There may be a slight silver lining to terrible wintry weather like the kind we’re getting today in New York, argue three researchers from Harvard and the University of North Carolina at Chapel Hill: At least you’ll get a ton of work done? According to their paper, published in the Journal of Applied Psychology, the idea that bad weather decreases productivity (an idea that we nodded to in a Science of Us post just a couple of hours ago!) is understandable, but, ultimately, wrong. “The conventional wisdom may be based on the view that bad weather induces a negative mood and therefore impairs executive functions,” write Jooa Julia Lee and Francesca Gino of Harvard and Bradley R. Staats of UNC in their paper. “In contrast to this view, we propose that bad weather actually increases productivity through an alternative psychological route.”
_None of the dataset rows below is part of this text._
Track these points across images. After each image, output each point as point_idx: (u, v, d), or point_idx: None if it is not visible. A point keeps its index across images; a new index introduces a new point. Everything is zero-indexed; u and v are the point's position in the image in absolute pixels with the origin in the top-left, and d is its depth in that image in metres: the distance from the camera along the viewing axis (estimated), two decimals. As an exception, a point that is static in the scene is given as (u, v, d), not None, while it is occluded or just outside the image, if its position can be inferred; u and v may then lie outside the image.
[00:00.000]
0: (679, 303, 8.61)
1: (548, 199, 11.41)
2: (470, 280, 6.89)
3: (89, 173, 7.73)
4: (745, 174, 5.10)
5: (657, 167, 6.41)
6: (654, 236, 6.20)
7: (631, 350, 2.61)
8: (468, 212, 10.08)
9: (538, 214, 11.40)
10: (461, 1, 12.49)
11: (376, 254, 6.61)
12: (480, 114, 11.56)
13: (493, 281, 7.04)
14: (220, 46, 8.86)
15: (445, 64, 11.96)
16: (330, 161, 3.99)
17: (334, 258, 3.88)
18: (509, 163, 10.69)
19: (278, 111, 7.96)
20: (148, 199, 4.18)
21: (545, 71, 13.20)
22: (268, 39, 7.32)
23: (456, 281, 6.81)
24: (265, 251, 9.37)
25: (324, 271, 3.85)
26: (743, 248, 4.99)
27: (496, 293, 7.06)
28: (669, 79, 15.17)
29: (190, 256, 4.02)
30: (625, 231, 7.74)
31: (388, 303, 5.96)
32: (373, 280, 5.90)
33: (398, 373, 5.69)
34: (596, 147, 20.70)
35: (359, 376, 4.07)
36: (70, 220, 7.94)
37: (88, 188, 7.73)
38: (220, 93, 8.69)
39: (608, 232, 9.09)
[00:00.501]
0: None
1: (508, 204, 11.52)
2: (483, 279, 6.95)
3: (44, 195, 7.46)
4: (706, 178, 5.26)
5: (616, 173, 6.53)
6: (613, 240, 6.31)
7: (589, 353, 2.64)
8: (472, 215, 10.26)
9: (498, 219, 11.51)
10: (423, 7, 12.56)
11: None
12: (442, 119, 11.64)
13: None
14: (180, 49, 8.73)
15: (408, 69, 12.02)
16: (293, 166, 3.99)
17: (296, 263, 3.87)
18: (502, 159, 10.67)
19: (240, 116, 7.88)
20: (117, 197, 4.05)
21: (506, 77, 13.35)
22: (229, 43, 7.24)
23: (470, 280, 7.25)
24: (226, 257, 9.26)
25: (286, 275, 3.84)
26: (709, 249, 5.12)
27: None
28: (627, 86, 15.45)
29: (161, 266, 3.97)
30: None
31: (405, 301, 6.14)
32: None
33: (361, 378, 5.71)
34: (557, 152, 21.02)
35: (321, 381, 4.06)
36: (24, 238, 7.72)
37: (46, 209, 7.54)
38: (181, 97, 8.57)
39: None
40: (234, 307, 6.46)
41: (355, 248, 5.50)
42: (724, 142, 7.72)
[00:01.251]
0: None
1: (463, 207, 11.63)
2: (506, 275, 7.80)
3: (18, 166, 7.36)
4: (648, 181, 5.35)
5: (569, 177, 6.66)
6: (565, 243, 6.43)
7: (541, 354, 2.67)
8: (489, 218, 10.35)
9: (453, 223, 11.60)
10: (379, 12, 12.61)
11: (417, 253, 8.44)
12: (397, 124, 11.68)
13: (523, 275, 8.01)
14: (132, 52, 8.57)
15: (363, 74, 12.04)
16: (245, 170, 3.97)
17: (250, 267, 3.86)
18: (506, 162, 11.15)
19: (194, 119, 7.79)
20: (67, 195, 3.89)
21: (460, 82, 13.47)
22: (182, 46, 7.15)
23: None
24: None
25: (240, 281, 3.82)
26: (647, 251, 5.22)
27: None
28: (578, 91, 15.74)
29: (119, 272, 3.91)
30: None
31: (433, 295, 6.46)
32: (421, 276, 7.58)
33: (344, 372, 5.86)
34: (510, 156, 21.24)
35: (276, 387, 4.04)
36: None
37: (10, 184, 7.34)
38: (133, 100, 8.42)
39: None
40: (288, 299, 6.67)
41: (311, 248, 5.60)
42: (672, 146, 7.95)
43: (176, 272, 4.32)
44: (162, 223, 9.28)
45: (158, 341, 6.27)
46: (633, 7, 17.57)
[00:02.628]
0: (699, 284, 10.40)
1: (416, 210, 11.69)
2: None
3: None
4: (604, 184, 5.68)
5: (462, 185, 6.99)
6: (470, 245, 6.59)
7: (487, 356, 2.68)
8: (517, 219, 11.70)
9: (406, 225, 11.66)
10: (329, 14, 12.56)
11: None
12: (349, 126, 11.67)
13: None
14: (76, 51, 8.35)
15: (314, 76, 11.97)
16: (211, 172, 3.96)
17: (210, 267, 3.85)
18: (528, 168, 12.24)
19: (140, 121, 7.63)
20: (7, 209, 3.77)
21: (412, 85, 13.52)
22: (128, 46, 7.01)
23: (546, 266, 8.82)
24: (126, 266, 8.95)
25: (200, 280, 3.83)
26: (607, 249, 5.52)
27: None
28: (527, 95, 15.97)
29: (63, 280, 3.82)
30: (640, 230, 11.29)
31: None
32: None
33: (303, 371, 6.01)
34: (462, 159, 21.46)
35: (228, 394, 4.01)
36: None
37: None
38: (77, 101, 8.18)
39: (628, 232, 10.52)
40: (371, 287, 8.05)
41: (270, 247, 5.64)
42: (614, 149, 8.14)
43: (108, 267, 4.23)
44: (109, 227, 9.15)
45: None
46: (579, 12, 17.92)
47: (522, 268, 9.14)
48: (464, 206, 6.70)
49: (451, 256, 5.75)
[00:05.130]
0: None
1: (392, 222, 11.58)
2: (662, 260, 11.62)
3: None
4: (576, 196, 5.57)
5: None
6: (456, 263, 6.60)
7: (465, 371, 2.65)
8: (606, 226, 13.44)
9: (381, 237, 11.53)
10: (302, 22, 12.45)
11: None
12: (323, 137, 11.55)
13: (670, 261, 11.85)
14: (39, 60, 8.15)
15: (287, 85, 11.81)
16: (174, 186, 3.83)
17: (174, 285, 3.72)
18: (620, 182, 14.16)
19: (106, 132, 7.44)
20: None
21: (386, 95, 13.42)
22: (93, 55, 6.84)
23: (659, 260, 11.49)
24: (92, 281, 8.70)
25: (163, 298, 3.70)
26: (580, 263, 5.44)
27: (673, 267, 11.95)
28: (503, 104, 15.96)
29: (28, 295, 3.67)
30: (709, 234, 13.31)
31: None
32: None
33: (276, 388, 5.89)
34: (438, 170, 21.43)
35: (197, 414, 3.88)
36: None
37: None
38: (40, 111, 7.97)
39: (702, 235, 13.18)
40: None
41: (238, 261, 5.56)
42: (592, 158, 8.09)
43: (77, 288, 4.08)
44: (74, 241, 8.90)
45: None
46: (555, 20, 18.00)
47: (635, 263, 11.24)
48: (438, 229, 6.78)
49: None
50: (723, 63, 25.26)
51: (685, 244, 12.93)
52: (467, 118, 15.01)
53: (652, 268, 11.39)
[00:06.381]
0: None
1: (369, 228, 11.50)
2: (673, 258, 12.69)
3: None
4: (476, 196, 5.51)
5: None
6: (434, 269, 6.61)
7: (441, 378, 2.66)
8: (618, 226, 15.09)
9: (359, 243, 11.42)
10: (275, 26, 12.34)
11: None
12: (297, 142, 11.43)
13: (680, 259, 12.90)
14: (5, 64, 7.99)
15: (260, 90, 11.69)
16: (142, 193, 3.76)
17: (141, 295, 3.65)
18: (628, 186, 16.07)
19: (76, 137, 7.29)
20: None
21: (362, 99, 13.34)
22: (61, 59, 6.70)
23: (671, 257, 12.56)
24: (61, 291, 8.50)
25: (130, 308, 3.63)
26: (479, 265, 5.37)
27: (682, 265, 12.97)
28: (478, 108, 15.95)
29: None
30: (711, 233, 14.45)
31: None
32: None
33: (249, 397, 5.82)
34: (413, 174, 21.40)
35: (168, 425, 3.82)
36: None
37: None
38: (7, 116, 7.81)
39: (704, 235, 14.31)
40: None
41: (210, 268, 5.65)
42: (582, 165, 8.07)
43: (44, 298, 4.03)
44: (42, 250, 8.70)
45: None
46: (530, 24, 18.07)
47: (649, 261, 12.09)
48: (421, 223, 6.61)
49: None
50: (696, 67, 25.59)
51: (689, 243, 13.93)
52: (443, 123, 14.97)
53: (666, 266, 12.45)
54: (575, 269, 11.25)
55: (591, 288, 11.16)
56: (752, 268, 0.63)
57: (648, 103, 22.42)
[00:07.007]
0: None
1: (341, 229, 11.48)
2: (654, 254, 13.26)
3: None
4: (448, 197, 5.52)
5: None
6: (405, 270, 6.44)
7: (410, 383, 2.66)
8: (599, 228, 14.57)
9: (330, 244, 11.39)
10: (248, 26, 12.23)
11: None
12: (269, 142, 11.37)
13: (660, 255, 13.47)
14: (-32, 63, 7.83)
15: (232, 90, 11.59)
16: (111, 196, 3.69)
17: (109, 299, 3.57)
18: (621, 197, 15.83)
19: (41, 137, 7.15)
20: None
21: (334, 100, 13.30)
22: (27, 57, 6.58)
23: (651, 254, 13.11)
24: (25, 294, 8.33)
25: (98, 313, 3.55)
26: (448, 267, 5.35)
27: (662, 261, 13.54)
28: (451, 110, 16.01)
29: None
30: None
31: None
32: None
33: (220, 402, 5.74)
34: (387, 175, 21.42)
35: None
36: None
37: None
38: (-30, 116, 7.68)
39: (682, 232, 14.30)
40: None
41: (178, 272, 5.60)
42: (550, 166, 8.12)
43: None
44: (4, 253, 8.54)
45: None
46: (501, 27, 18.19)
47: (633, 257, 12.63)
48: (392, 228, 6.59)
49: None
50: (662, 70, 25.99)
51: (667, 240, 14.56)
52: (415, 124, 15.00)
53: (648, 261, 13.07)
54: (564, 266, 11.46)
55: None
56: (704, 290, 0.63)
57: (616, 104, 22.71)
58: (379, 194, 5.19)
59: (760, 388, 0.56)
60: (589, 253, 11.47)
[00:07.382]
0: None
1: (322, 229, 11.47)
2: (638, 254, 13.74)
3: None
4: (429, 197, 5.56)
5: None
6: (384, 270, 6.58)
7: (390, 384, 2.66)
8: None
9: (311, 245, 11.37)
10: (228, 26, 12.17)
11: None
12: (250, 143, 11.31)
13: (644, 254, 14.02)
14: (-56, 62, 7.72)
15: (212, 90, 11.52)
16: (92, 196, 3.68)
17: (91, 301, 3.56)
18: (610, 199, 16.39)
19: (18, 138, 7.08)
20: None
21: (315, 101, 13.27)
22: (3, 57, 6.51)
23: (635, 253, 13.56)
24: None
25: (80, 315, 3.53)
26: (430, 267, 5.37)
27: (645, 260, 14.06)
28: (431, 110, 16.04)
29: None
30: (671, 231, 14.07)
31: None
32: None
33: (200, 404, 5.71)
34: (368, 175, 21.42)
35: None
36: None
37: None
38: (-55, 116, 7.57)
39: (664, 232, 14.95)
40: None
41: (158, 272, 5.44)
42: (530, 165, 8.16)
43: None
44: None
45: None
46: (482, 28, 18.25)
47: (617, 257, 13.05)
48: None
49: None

The research was highlighted today on a Wharton Business School podcast that featured Staats as a guest. He explained that the basic argument here, which the researchers tested and confirmed over a series of three experiments, is that people are less distracted when it’s miserable outside than when it’s nice out, allowing them to focus more when they’re at work. In one experiment, they analyzed the productivity of employees at a mid-sized bank in Japan over two-and-a-half years, focusing on the data entry involved in pushing a loan application through. Here’s what they found:
In terms of the effect size, we found that a one-inch increase in rain is related to a 1.3% decrease in worker completion time for each transaction. Given that there are approximately 100 workers in the operation, a 1.3% productivity loss is approximately equivalent to losing one worker for the organization on a given day. Based on the average yearly salary of the associate-level employees at this bank and the average frequency of precipitation, this loss could cost approximately $18,750 for this particular operation a year.
My own personal research on the subject, for what it’s worth, so far suggests a pretty strong a correlation between bad weather and binge-watching, not so much productivity.